Of course, the current crisis is not just about cuts. “Over the last three decades, the role of law has steadily increased,” says Melina Buckley, a Vancouver lawyer and legal researcher specializing in access to justice. To a greater extent than ever before in history, our relationships with one another and with the state are regulated by law, and that carries with it an inevitable complexity that prevents us from turning back the clock to simpler, pre-legal aid days. “Just look at family law, which was virtually non-existent in the ’60s,” Buckley says. “It’s very positive that we have family law that sets out obligations upon marital breakdown. But if you can’t understand it on your own and you can’t get the assistance you need, then it’s meaningless.”
Buckley’s soft-spoken demeanour belies a fierce crusading streak that has most recently found expression on a four-person legal team assembled by the Canadian Bar Association to file a test case arguing that the failure to provide minimum levels of civil legal aid in British Columbia is a violation of constitutional rights. In late April, she and other members of the team gathered at the law offices of Camp Fiorante Matthews, a calm, carpeted oasis on the fourth floor of a modest brick building in downtown Vancouver, for an eleventh-hour strategy session. J. J. Camp, a prominent litigator (think hepatitis C and its $1.6-billion settlement) and the senior member of the team, summed up the situation: “We’ve gone down to ignominious defeat at every level,” he began, smiling wryly, “except one.” After dismissals by the BC Supreme Court and the BC Court of Appeal, the team had three days left to fine-tune its written arguments to persuade the Supreme Court of Canada to hear the case.
First filed in June 2005, the case alleges that the exclusions and restrictions in BC’s civil legal aid constitute “a systemic denial of access to justice to and systemic discrimination against Poor People.” Approaching the issue from this moral high ground — as a public-interest test case rather than a suit based on wrongs done to a specific individual — is one of the reasons the lower courts have thus far refused to hear the case. But attempts to bring individual cases to court to argue for the right to legal representation have also failed to get a hearing.
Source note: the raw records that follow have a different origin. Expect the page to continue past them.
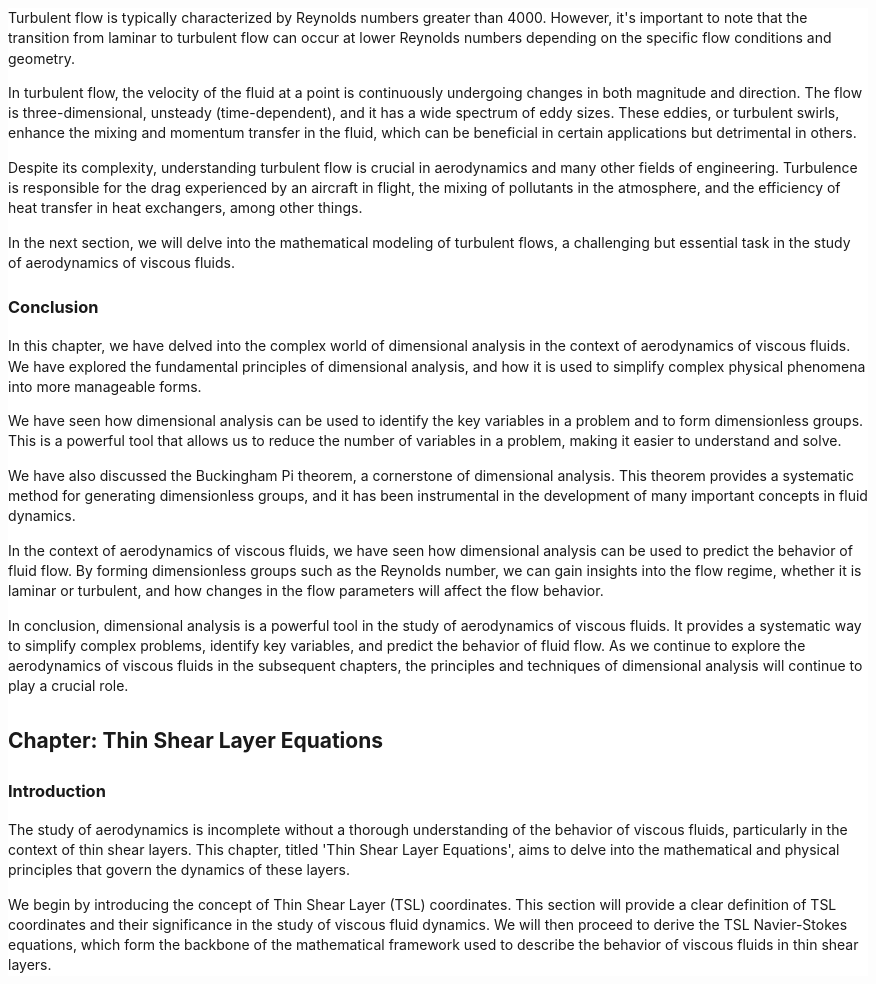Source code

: Turbulent flow is typically characterized by Reynolds numbers greater than 4000. However, it's important to note that the transition from laminar to turbulent flow can occur at lower Reynolds numbers depending on the specific flow conditions and geometry.

In turbulent flow, the velocity of the fluid at a point is continuously undergoing changes in both magnitude and direction. The flow is three-dimensional, unsteady (time-dependent), and it has a wide spectrum of eddy sizes. These eddies, or turbulent swirls, enhance the mixing and momentum transfer in the fluid, which can be beneficial in certain applications but detrimental in others.

Despite its complexity, understanding turbulent flow is crucial in aerodynamics and many other fields of engineering. Turbulence is responsible for the drag experienced by an aircraft in flight, the mixing of pollutants in the atmosphere, and the efficiency of heat transfer in heat exchangers, among other things.

In the next section, we will delve into the mathematical modeling of turbulent flows, a challenging but essential task in the study of aerodynamics of viscous fluids.

### Conclusion

In this chapter, we have delved into the complex world of dimensional analysis in the context of aerodynamics of viscous fluids. We have explored the fundamental principles of dimensional analysis, and how it is used to simplify complex physical phenomena into more manageable forms. 

We have seen how dimensional analysis can be used to identify the key variables in a problem and to form dimensionless groups. This is a powerful tool that allows us to reduce the number of variables in a problem, making it easier to understand and solve. 

We have also discussed the Buckingham Pi theorem, a cornerstone of dimensional analysis. This theorem provides a systematic method for generating dimensionless groups, and it has been instrumental in the development of many important concepts in fluid dynamics. 

In the context of aerodynamics of viscous fluids, we have seen how dimensional analysis can be used to predict the behavior of fluid flow. By forming dimensionless groups such as the Reynolds number, we can gain insights into the flow regime, whether it is laminar or turbulent, and how changes in the flow parameters will affect the flow behavior.

In conclusion, dimensional analysis is a powerful tool in the study of aerodynamics of viscous fluids. It provides a systematic way to simplify complex problems, identify key variables, and predict the behavior of fluid flow. As we continue to explore the aerodynamics of viscous fluids in the subsequent chapters, the principles and techniques of dimensional analysis will continue to play a crucial role.

## Chapter: Thin Shear Layer Equations

### Introduction

The study of aerodynamics is incomplete without a thorough understanding of the behavior of viscous fluids, particularly in the context of thin shear layers. This chapter, titled 'Thin Shear Layer Equations', aims to delve into the mathematical and physical principles that govern the dynamics of these layers.

We begin by introducing the concept of Thin Shear Layer (TSL) coordinates. This section will provide a clear definition of TSL coordinates and their significance in the study of viscous fluid dynamics. We will then proceed to derive the TSL Navier-Stokes equations, which form the backbone of the mathematical framework used to describe the behavior of viscous fluids in thin shear layers.
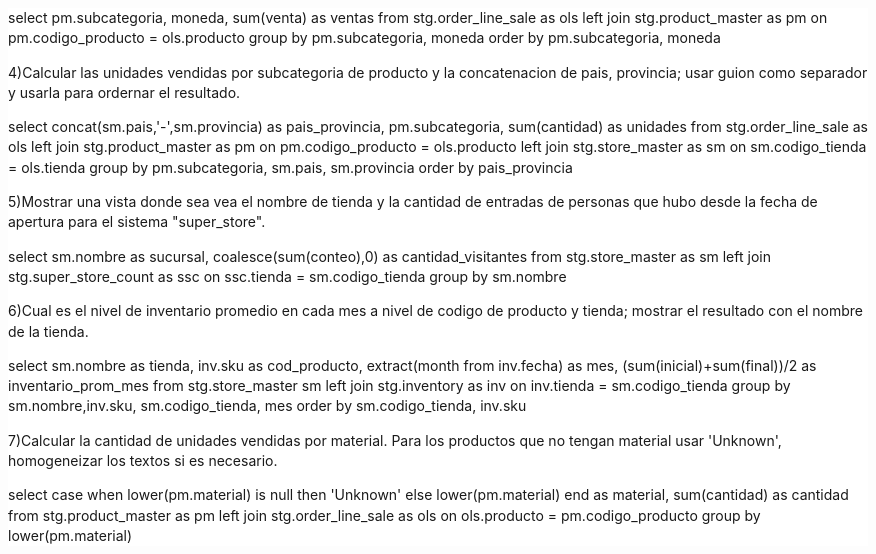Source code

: select 
	pm.subcategoria, 
	moneda,
	sum(venta) as ventas
from stg.order_line_sale as ols
left join stg.product_master as pm 
on pm.codigo_producto = ols.producto
group by pm.subcategoria, moneda
order by pm.subcategoria, moneda

4)Calcular las unidades vendidas por subcategoria de producto y la concatenacion de pais, provincia; usar guion como separador y usarla para ordernar 
el resultado.

select 
	concat(sm.pais,'-',sm.provincia) as pais_provincia,
	pm.subcategoria, 
	sum(cantidad) as unidades
from stg.order_line_sale as ols
left join stg.product_master as pm 
	on pm.codigo_producto = ols.producto
left join stg.store_master as sm 
	on sm.codigo_tienda = ols.tienda
group by pm.subcategoria, sm.pais, sm.provincia
order by pais_provincia

5)Mostrar una vista donde sea vea el nombre de tienda y la cantidad de entradas de personas que hubo desde la fecha de apertura para el sistema "super_store".

select 
	sm.nombre as sucursal, 
	coalesce(sum(conteo),0) as cantidad_visitantes
from stg.store_master as sm
left join stg.super_store_count as ssc 
	on ssc.tienda = sm.codigo_tienda
group by sm.nombre

6)Cual es el nivel de inventario promedio en cada mes a nivel de codigo de producto y tienda; mostrar el resultado con el nombre de la tienda.

select 
	sm.nombre as tienda, 
	inv.sku as cod_producto,
	extract(month from inv.fecha) as mes,
	(sum(inicial)+sum(final))/2 as inventario_prom_mes
from stg.store_master sm
left join stg.inventory as inv 
on inv.tienda = sm.codigo_tienda
group by sm.nombre,inv.sku, sm.codigo_tienda, mes
order by sm.codigo_tienda, inv.sku

7)Calcular la cantidad de unidades vendidas por material. Para los productos que no tengan material usar 'Unknown', homogeneizar los textos si es necesario.

select 
	case 
		when lower(pm.material) is null then 'Unknown' 
		else lower(pm.material) 
	end as material,
	sum(cantidad) as cantidad
from stg.product_master as pm
left join stg.order_line_sale as ols 
on ols.producto = pm.codigo_producto
group by lower(pm.material)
In 2003 and 2004, the BC Public Interest Advocacy Centre litigated on behalf of four clients, none of whom could afford a lawyer, who were being sued by the government for alleged overpayment of disability and income assistance benefits. One was a single father of three who was suffering from leukemia and who had developed a permanently disabling condition after undergoing a bone marrow transplant; the others were in similarly difficult situations. The government’s response: it simply dropped three of the suits and settled the fourth out of court, rendering any arguments about the constitutional right to counsel moot. “And then they wrote a letter saying, ‘Well, if you have any more clients like this, just give us a call,’” Buckley says, shaking her head. “We couldn’t believe it.”